→ **WORK ITEM**
Leaving all pictures aside, write out the records below precisely as given.

##### THE INPUT #####

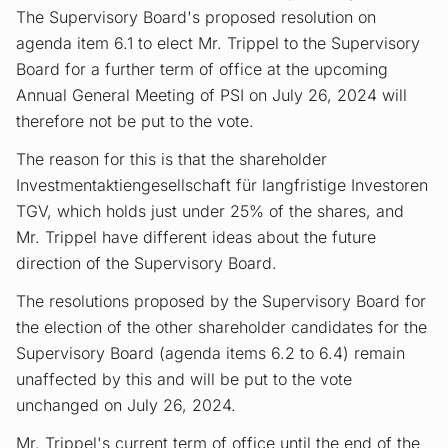
The Supervisory Board's proposed resolution on
agenda item 6.1 to elect Mr. Trippel to the Supervisory
Board for a further term of office at the upcoming
Annual General Meeting of PSI on July 26, 2024 will
therefore not be put to the vote.
The reason for this is that the shareholder
Investmentaktiengesellschaft für langfristige Investoren
TGV, which holds just under 25% of the shares, and
Mr. Trippel have different ideas about the future
direction of the Supervisory Board.
The resolutions proposed by the Supervisory Board for
the election of the other shareholder candidates for the
Supervisory Board (agenda items 6.2 to 6.4) remain
unaffected by this and will be put to the vote
unchanged on July 26, 2024.
Mr. Trippel's current term of office until the end of the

#####

→ **TASK OUTPUT**
The Supervisory Board's proposed resolution on
agenda item 6.1 to elect Mr. Trippel to the Supervisory
Board for a further term of office at the upcoming
Annual General Meeting of PSI on July 26, 2024 will
therefore not be put to the vote.
The reason for this is that the shareholder
Investmentaktiengesellschaft für langfristige Investoren
TGV, which holds just under 25% of the shares, and
Mr. Trippel have different ideas about the future
direction of the Supervisory Board.
The resolutions proposed by the Supervisory Board for
the election of the other shareholder candidates for the
Supervisory Board (agenda items 6.2 to 6.4) remain
unaffected by this and will be put to the vote
unchanged on July 26, 2024.
Mr. Trippel's current term of office until the end of the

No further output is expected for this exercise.